PROBLEMS TO SOLVE:
A: Decide whether each statement agrees with the text below on checking mailboxes, answering yes or no and quoting the deciding words of the text: (i) By default, the Get-Mailbox cmdlet returns the first 1000 mailboxes. (ii) The Where filter keeps the rules that forward to other mailboxes within the organization. (iii) At the customer with more than 45,000 mailboxes, the cmdlet completed as planned.
B: According to the text below on checking mailboxes, which option suppresses the errors that appear when a mailbox has no associated inbox rules?

Start of TEXT

Checking Mailboxes for your organisation

Now when looking to get each of the ForwardTo attributes for Inbox Rules for your whole organisation the logical next step is to use the Get-Mailbox cmdlet to bring back all mailboxes in your environment, rather than a single mailbox. You can then pass the list of mailboxes to the Get-InboxRule cmdlet.

Get-Mailbox -ResultSize unlimited | Get-InboxRule -ErrorAction:SilentlyContinue | Where {$_.ForwardTo -ne $null -and $_.ForwardTo -notmatch "EX:/"} | Select identity, isvalid, @{Name="Forward To";Expression={[string]::join(";",($_.ForwardTo))}} | ConvertTo-CSV | out-file d:\scripts\results.csv

As you can see the command to search all mailboxes is pretty similar to the individual mailbox command. The main differences are:
- The " -ResultsSize unlimited" flag. This flag is used to check all mailboxes. By default running the Get-Mailbox cmdlet will return the first 1000 mailboxes, so if your organisation has more than 1000 mailboxes not using the -ResultSize flag will mean your result set is truncated to 1000.
- The "Where {$_.ForwardTo -ne $null -and $_.ForwardTo -notmatch "EX:/"} . This option I am using to filter for those rules that include the ForwardTo attribute and to exclude those rules that are being forwarded to other mailboxes within the organisation.
- The "ConvertTo-CSV". This option is used to convert the results of the Select-Object cmdlet to CSV format so I can save it to file.
- The "Out-File d:\scripts\results.csv" option. Here I am saving the CSV data passed from ConvertTo-CSV and saving to the results.csv file.
- The "-ErrorAction:SilentlyContinue" option in the Get-InboxRule cmdlet. I am using this option as when a mailbox does not have any associated inbox rules I get a lovely error like the one below. The ErrorAction:SilentlyContinue option will suppress these errors.

The operation couldn't be performed because 'contoso.org/Staff/Otto Moore\' couldn't be found.
+ CategoryInfo : NotSpecified: (:) [Get-InboxRule], ManagementObjectNotFoundException
+ FullyQualifiedErrorId : 99CC88FB,Microsoft.Exchange.Management.RecipientTasks.GetInboxRule

I was at this point expecting to have solved the problem, but alas no. The customer I was working at had a large number of mailboxes (>45,000) and so running the Get-Mailbox -ResultSize unlimited | Get-InboxRule has quite a large impact on the system running the cmdlet. As you can imagine checking that many mailboxes is going to take a large amount of memory. So as a result the cmdlet did not complete as planned.

End of TEXT
Start of EXTRACTED ENTRIES

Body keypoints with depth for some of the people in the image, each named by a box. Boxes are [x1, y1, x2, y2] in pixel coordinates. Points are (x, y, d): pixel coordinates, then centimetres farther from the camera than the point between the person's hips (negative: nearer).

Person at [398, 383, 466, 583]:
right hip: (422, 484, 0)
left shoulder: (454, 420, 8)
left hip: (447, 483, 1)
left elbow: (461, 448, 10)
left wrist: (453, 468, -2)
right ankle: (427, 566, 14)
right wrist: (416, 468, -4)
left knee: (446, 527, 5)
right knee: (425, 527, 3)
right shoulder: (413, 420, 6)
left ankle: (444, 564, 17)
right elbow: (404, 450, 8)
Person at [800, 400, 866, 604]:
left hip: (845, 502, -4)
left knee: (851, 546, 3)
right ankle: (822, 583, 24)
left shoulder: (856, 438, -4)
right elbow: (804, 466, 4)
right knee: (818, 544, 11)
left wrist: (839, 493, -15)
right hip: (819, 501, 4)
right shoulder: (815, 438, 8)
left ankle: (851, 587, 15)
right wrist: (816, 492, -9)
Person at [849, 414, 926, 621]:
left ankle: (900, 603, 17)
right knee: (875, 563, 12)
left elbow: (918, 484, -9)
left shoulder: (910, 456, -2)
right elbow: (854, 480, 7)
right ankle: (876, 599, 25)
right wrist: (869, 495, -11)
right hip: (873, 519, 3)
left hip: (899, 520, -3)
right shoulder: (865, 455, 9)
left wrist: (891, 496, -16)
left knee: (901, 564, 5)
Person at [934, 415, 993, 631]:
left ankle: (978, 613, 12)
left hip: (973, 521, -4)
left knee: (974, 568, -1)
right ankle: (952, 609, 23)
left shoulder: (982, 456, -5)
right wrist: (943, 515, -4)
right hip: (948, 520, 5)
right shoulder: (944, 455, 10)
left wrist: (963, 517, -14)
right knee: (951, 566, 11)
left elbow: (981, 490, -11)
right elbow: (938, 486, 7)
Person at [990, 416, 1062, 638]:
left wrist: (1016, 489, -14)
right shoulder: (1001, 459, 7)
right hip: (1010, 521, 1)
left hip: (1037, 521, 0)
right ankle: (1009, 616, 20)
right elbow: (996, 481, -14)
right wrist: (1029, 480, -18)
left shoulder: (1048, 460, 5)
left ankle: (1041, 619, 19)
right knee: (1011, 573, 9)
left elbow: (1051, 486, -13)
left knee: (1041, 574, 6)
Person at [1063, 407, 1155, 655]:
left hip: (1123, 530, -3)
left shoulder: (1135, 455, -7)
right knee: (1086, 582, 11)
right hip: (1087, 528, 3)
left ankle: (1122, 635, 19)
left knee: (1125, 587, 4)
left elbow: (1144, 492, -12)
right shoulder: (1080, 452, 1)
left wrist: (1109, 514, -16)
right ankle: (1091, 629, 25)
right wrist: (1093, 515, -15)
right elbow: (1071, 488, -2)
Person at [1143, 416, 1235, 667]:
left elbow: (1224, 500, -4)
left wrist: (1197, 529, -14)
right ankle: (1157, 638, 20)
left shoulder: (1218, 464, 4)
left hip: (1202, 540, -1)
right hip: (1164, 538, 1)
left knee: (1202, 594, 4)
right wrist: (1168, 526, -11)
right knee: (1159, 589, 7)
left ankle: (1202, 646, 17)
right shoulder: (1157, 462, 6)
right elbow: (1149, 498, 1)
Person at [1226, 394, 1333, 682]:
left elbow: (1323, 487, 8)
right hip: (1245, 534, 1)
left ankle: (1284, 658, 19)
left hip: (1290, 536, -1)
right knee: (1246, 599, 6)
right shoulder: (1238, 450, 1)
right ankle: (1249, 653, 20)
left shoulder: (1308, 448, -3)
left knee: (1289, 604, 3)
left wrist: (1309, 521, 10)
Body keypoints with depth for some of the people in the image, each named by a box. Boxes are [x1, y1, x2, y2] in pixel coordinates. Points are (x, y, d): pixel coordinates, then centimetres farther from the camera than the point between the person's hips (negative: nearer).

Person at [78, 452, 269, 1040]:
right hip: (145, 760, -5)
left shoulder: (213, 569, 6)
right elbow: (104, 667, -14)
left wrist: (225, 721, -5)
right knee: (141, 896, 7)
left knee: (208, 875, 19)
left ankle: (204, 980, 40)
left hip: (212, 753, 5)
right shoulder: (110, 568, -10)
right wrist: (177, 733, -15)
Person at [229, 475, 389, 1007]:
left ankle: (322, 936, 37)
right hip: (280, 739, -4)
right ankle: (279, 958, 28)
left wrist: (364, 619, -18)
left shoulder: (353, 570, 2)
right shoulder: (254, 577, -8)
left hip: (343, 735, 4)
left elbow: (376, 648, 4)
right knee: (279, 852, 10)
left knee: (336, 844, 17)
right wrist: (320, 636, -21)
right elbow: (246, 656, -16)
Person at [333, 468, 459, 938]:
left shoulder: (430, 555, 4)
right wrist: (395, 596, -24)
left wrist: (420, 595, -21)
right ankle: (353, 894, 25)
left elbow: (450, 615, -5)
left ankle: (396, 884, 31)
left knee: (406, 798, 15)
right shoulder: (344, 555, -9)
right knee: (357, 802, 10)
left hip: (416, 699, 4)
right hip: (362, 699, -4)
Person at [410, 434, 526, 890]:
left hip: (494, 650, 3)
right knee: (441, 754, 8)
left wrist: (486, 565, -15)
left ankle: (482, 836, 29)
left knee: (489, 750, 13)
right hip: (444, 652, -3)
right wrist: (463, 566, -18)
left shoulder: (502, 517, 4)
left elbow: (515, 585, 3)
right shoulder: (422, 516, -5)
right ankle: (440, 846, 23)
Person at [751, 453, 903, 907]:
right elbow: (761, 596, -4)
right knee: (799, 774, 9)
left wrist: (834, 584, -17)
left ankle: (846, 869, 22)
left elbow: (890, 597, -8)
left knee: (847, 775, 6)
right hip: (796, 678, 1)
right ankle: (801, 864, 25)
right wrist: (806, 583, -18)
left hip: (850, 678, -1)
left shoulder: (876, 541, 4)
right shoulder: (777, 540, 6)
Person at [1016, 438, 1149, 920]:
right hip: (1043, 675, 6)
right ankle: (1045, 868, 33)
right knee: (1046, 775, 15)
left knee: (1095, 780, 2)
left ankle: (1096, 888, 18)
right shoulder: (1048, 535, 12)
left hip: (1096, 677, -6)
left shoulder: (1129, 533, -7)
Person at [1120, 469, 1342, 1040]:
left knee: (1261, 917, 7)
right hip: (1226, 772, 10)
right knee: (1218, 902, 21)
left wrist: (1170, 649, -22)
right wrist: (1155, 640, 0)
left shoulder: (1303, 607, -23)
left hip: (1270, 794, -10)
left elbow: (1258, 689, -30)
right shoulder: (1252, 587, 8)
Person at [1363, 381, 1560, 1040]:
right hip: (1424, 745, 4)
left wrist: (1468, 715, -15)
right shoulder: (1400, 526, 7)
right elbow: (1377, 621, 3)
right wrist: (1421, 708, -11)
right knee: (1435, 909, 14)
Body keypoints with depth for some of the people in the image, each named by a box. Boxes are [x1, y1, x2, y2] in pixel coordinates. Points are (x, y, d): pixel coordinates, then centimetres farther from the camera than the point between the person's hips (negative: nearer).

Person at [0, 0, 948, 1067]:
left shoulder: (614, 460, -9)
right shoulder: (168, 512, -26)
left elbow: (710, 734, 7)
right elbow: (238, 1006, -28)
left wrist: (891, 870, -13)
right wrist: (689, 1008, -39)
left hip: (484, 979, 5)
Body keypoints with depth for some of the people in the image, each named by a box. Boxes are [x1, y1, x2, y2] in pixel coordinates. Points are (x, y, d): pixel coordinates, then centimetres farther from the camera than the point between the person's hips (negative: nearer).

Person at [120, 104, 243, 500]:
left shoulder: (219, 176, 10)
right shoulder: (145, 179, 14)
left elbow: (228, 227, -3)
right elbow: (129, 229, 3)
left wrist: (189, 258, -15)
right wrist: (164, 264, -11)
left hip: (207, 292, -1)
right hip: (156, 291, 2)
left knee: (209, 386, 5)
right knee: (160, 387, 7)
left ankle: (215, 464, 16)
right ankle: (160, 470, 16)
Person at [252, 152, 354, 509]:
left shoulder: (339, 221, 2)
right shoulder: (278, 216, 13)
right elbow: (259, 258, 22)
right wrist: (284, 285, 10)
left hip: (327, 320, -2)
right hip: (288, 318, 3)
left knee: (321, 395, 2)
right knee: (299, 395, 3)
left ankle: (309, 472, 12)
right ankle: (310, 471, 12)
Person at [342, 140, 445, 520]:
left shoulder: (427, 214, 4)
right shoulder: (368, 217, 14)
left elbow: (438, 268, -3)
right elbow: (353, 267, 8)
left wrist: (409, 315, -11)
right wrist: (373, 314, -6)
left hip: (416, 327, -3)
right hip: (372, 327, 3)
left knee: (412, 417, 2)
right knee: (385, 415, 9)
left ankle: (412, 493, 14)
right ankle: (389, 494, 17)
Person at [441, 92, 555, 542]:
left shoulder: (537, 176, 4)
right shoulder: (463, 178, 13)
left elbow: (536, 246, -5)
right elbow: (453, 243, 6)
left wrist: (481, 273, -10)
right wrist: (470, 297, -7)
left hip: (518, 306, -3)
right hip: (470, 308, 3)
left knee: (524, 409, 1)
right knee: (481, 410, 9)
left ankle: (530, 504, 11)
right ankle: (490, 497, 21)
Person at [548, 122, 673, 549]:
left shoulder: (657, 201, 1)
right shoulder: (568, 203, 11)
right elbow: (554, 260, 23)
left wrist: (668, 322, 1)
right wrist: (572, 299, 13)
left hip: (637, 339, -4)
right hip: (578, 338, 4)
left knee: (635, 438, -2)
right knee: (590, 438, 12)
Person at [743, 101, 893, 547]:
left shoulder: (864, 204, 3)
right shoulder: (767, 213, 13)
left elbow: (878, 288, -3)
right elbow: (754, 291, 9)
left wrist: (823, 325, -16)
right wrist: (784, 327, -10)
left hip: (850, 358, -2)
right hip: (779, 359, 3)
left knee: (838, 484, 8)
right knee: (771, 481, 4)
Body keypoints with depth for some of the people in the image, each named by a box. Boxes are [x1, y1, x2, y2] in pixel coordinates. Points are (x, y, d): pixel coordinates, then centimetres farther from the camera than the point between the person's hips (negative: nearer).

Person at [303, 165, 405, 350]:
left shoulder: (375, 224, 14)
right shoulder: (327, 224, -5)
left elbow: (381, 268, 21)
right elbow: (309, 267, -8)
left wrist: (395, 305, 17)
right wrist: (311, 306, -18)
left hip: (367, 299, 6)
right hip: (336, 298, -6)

End of EXTRACTED ENTRIES

ANSWERS FOR THE TASKS:
A:
(i) Yes: "By default running the Get-Mailbox cmdlet will return the first 1000 mailboxes"
(ii) No: "to exclude those rules that are being forwarded to other mailboxes within the organisation"
(iii) No: "So as a result the cmdlet did not complete as planned."

B: The "-ErrorAction:SilentlyContinue" option in the Get-InboxRule cmdlet suppresses these errors.